Il sindaco Fasoli: “La raccolta di firme e l’azione del “Paese di tutti” hanno fatto sì che Mandello diventasse la prima scelta in questa nuova possibilità”
(C.Bott.) Novità (significative, è il caso dire) sul fronte della sanità mandellese. Il poliambulatorio di Mandello Lario è rientrato infatti nella strategia regionale e nazionale delle case di comunità. Un cambio di rotta inatteso, dovuto da un lato alla necessità regionale di garantire l’apertura di un numero maggiore di queste strutture e dall’altro frutto del contributo che le cittadinanze e le amministrazioni comunali di Mandello, Abbadia Lariana e Lierna hanno offerto per far comprendere l’importanza di questo presidio per le rispettive comunità.
“Le firme a sostegno della petizione lanciata a inizio marzo dal “Paese di tutti” per scongiurare la prospettata chiusura della guardia medica a Mandello, da qualcuno giudicate inutili - afferma il sindaco, Riccardo Fasoli - e l’incontro pubblico organizzato al “De André” a inizio aprile con i vertici dell’Asst lecchese, anche questo ritenuto da taluni inutile, hanno fatto sì che Mandello diventasse la prima scelta in questa nuova possibilità”.
Come previsto dalla normativa, saranno implementati la presenza di infermieri e medici e i servizi specialistici, la cui attivazione avverrà nelle prossime settimane, unendo le necessarie autorizzazioni burocratiche e la disponibilità di personale.
“Un risultato significativo - commenta sempre il sindaco - raggiunto grazie al dialogo e alla educata mobilitazione della cittadinanza (non tutta...). Così il Comune di Mandello sarà impegnato, nel mese di luglio, nella realizzazione del sistema di raffrescamento dell’intera struttura per migliorare le condizioni di lavoro del personale e la vivibilità della struttura stessa per gli utenti”.
“Un ringraziamento speciale va alla direzione dell’Asst e all’ex assessore Guido Zucchi - conclude Fasoli - che, insieme a me, si era preso la responsabilità di ciò che era successo (senza averla, peraltro). Dall’altro, la modalità di amministrare del “Paese di tutti”, incentrata sul dialogo e sulla costruttiva collaborazione piuttosto che sulla mera protesta, ancora una volta ha dato i i suoi frutti”.

▬▬▬▬▬▬

=== Domande ===
**A.** Puoi ripetere parola per parola il passo dell'articolo sulla sanità mandellese che comincia con "Come previsto dalla" e prosegue fino a "disponibilità di personale."?
**B.** Quali comuni vengono nominati nell'articolo sulla sanità mandellese?

▬▬▬▬▬▬

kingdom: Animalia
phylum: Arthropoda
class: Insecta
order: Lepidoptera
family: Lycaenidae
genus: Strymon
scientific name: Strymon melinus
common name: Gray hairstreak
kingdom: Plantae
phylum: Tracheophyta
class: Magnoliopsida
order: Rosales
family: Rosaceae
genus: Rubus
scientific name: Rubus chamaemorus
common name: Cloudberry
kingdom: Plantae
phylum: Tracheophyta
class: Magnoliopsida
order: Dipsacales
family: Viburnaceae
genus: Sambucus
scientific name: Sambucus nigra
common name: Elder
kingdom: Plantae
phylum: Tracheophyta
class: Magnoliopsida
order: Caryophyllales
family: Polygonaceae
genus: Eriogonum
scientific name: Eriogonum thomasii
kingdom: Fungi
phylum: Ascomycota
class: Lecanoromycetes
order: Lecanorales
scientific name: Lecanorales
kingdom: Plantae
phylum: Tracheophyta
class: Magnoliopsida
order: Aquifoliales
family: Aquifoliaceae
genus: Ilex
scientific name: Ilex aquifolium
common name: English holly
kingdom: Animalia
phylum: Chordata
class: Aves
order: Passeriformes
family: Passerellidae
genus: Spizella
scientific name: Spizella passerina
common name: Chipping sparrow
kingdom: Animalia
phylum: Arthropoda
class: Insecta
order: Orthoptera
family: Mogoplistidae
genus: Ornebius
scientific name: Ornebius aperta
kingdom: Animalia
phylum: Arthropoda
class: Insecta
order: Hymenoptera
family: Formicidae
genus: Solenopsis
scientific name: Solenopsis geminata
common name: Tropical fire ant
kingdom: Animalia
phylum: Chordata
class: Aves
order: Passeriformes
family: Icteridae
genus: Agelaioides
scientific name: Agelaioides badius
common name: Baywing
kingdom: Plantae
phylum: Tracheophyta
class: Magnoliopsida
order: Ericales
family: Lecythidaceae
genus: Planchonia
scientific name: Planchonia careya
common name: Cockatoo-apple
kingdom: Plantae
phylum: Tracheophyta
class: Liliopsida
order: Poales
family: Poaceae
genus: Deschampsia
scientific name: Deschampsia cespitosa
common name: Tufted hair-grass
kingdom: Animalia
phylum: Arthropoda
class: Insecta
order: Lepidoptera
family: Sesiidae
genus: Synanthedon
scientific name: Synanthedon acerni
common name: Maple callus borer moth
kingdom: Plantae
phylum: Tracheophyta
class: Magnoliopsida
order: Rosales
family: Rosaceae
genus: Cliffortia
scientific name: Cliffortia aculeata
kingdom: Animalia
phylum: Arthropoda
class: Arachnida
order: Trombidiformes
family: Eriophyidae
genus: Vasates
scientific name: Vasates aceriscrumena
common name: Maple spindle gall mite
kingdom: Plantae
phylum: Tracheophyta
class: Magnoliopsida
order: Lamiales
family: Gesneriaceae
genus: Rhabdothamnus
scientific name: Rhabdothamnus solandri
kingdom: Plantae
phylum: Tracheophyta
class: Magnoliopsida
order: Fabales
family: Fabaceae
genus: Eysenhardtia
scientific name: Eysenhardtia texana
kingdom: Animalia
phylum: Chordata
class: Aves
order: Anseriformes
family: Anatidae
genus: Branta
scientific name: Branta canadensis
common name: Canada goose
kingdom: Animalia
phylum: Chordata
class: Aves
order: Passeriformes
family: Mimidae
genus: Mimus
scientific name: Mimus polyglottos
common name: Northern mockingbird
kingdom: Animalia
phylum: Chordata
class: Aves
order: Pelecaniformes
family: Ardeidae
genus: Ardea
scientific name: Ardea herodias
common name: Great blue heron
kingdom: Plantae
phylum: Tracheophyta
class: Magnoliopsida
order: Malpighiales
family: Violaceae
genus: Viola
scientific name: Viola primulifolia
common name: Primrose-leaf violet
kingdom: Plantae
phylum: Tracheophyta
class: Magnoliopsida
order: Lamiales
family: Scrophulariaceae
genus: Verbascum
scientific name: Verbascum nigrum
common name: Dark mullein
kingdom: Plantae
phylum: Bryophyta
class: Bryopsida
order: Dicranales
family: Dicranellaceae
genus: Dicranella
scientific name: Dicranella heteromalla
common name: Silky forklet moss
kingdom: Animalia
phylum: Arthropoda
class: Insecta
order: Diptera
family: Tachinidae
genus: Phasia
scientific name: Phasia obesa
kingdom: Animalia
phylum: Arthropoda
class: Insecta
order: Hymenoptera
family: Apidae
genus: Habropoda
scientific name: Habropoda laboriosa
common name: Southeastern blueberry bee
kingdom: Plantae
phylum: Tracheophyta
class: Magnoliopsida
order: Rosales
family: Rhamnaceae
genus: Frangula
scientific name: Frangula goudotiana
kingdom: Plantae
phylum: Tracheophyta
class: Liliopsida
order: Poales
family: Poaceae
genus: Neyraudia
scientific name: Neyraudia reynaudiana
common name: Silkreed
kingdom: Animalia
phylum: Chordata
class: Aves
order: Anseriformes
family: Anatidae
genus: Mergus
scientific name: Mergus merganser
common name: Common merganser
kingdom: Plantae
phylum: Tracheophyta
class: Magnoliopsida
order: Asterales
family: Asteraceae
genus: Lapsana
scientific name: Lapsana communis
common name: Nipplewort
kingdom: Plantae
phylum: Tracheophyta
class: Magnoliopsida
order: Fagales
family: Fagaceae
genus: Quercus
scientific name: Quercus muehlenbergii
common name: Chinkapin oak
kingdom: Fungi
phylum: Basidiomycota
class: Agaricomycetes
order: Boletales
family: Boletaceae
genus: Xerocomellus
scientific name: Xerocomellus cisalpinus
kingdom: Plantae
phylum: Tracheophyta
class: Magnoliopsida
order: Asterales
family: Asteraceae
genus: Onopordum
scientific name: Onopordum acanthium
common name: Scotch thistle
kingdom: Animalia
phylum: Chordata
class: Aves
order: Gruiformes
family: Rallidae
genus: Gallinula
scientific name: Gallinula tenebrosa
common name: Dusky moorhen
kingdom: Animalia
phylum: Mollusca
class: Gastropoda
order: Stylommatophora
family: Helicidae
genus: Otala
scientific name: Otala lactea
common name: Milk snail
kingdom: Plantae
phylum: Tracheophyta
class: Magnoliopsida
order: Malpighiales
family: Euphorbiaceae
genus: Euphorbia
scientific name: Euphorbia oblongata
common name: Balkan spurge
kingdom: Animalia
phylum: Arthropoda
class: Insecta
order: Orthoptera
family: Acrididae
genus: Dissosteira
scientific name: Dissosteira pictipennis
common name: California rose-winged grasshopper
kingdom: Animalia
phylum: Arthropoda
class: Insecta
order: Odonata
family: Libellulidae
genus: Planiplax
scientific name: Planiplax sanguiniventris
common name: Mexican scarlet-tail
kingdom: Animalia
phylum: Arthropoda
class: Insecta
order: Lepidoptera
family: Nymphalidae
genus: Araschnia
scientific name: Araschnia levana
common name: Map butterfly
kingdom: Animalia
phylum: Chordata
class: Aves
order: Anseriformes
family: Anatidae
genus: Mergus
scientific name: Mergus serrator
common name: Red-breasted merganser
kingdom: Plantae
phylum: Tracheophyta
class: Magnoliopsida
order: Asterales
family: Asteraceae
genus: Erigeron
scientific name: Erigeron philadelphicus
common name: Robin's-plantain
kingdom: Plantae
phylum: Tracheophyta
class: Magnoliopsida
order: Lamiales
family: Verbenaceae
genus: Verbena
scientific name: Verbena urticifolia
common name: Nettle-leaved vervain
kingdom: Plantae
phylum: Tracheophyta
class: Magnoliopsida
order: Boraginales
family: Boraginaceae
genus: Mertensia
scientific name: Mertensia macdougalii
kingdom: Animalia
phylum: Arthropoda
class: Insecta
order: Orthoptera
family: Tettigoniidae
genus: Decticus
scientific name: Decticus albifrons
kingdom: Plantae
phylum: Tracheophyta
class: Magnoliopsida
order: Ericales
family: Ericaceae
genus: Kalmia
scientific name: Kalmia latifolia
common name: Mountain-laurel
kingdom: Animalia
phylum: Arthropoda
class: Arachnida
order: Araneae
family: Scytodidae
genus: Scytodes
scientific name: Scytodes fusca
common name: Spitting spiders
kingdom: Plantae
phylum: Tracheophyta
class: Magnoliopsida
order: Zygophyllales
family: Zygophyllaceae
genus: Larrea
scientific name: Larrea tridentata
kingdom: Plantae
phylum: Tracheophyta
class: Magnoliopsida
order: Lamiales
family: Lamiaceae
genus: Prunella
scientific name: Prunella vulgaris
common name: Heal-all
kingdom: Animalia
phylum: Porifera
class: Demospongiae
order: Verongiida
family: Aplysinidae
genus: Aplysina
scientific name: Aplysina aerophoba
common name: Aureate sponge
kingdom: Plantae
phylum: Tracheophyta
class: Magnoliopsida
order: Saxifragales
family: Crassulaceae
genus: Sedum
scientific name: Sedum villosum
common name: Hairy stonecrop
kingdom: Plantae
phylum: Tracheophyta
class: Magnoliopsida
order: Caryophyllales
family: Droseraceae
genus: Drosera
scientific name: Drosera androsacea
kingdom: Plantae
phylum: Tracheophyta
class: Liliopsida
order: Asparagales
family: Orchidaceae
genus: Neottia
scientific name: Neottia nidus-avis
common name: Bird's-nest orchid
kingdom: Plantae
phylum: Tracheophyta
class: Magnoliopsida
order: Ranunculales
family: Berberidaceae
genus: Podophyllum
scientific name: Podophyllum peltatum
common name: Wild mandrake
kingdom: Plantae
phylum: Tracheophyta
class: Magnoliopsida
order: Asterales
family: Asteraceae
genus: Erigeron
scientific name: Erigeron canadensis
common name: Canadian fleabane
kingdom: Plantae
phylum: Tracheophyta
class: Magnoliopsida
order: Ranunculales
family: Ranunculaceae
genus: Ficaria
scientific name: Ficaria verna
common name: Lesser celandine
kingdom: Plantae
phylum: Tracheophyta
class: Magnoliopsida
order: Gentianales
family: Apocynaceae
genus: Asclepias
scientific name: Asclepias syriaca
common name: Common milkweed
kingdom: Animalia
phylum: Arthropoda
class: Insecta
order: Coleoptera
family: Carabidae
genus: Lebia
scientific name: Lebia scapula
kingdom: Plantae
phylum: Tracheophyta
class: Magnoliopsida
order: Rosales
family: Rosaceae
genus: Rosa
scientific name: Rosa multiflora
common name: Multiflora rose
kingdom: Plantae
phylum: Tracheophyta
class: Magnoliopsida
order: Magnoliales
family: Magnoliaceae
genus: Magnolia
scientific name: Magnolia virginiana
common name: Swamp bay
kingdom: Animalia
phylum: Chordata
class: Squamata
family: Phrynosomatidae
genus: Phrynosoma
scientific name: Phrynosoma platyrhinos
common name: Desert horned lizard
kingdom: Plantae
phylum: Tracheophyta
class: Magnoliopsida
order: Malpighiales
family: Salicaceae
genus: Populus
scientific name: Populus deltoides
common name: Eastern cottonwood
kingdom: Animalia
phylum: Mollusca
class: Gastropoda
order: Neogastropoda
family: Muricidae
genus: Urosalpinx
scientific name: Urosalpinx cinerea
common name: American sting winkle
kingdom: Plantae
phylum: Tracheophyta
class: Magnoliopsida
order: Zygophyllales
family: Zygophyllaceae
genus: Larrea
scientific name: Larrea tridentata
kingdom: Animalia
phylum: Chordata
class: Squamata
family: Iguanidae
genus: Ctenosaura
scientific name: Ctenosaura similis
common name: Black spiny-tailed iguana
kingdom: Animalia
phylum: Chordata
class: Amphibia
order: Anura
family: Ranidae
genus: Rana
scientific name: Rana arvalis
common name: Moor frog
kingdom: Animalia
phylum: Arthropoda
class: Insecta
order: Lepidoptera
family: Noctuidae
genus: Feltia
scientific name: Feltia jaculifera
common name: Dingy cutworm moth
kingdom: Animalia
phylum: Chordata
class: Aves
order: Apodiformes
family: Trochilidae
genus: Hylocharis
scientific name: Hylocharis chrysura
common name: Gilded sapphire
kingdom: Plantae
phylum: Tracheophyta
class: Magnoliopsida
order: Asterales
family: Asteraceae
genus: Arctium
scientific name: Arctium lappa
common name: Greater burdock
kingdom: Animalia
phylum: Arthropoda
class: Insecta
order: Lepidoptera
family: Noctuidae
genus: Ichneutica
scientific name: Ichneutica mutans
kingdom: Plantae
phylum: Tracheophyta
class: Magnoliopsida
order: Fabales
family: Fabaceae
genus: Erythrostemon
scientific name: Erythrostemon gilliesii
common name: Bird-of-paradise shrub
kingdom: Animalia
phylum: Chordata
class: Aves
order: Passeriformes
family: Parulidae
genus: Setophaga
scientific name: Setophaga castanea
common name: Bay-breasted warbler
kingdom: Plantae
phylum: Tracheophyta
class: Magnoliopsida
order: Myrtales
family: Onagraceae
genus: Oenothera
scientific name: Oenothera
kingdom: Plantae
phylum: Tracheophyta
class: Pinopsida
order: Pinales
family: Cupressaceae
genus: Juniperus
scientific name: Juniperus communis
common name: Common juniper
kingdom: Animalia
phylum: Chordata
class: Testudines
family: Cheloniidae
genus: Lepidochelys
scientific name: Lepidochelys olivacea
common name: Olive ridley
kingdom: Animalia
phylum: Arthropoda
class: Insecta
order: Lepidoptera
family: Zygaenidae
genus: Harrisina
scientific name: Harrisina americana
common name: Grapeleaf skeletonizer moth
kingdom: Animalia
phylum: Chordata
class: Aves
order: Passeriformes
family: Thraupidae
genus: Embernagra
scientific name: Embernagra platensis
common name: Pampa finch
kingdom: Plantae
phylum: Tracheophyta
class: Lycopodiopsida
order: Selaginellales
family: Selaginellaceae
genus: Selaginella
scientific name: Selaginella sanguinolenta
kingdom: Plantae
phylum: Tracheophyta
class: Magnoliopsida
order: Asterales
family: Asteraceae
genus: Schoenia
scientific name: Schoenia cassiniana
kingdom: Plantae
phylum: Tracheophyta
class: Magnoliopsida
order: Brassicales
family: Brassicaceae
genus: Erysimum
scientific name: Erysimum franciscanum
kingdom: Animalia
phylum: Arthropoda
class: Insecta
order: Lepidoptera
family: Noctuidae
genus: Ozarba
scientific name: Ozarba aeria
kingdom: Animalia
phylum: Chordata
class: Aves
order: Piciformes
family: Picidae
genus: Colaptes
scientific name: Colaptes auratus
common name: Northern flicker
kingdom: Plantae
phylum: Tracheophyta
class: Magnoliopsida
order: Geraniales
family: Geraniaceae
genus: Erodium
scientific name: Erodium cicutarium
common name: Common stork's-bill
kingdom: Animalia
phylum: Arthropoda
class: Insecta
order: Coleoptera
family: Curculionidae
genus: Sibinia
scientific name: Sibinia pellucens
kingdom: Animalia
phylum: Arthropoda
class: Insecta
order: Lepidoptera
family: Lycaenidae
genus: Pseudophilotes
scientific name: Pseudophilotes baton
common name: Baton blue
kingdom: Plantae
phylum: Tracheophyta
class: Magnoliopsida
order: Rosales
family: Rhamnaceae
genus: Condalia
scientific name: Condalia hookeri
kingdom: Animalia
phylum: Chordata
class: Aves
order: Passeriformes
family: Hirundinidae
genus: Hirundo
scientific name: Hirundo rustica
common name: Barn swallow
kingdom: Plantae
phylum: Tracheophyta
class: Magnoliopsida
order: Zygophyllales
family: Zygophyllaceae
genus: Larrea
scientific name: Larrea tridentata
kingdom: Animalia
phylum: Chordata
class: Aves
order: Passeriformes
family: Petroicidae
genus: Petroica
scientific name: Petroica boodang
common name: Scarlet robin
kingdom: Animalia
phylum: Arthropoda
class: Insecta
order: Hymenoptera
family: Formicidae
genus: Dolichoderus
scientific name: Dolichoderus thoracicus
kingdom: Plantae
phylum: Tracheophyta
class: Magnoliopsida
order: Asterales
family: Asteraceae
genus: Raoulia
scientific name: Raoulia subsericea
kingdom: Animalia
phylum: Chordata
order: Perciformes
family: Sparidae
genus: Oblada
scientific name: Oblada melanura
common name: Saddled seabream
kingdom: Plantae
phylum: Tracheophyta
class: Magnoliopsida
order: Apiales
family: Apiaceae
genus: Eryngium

▬▬▬▬▬▬

=== Soluzioni per compito ===
**A.**
Come previsto dalla normativa, saranno implementati la presenza di infermieri e medici e i servizi specialistici, la cui attivazione avverrà nelle prossime settimane, unendo le necessarie autorizzazioni burocratiche e la disponibilità di personale.

**B.** Mandello Lario, Abbadia Lariana, Lierna